[Texto fornecido]
Berço do iluminismo, a França rompeu nos últimos anos a tradição da participação dos filósofos no debate público e de grandes pensadores fortemente engajados em lutas sociais. Em 1968, essa tradição rodou o mundo. Intelectuais agitavam fervilhantes trocas de ideias nos cafés parisienses e se aglomeravam em confrontos ao ar livre, na luta contra o colonialismo, por direitos trabalhistas, pelo feminismo ou por uma revolução de costumes. Essa tendência mobilizou por décadas estudantes, escritores, jornalistas e filósofos, como o icônico Jean-Paul Sartre ou, mais recentemente, o midiático Bernard-Henry Lévy. Tudo isso mudou. Hoje, na era da das redes sociais e da polarização extremista, a formulação sofisticada de ideias deu lugar à gritaria de base populista.

O maior exemplo dessa transformação é o jornalista Éric Zemmour. A quatro meses das eleições presidenciais (primeiro e segundo turnos em abril), esse jornalista e polemista virou uma estrela da ultradireita com discursos inflamados e apoteóticos. Suas frases acentuam o medo e a violência e focam nos ataques pessoais e xenófobos. Esse discurso extremista (não confundir com o conservadorismo católico, que tem raízes históricas no país) faz sucesso e levou o comunicador a lançar sua própria candidatura. Seu partido é chamado de Reconquista, para lembrar a expulsão de muçulmanos pelos ibéricos em 1492.

[O que se pede] Segundo o texto fornecido, quais grupos a tendência de engajamento intelectual mobilizou por décadas? Liste todos.

(Registros contidos num conjunto de dados)
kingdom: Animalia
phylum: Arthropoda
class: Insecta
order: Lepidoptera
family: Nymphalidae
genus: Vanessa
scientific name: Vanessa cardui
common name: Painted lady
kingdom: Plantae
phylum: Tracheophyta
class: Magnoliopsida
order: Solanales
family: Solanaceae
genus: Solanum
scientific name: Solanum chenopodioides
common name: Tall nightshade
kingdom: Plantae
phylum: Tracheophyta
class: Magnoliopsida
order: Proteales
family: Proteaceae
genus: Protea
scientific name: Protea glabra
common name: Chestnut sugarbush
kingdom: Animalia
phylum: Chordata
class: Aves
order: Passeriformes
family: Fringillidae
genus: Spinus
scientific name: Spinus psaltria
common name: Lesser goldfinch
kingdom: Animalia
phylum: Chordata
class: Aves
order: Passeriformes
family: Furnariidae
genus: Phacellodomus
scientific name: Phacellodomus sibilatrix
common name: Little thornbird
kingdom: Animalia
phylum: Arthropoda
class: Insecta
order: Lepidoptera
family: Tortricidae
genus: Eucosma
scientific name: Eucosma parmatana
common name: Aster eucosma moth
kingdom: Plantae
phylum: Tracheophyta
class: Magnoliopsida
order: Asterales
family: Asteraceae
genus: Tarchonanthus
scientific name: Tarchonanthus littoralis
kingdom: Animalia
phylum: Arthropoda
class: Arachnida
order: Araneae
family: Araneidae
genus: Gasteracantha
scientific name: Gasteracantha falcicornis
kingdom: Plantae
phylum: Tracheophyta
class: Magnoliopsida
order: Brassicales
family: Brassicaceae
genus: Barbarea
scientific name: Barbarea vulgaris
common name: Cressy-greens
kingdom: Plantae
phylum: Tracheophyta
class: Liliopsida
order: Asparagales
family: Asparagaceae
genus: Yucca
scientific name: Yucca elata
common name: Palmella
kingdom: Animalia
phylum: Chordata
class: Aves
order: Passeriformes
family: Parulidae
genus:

[Solução]
- estudantes
- escritores
- jornalistas
- filósofos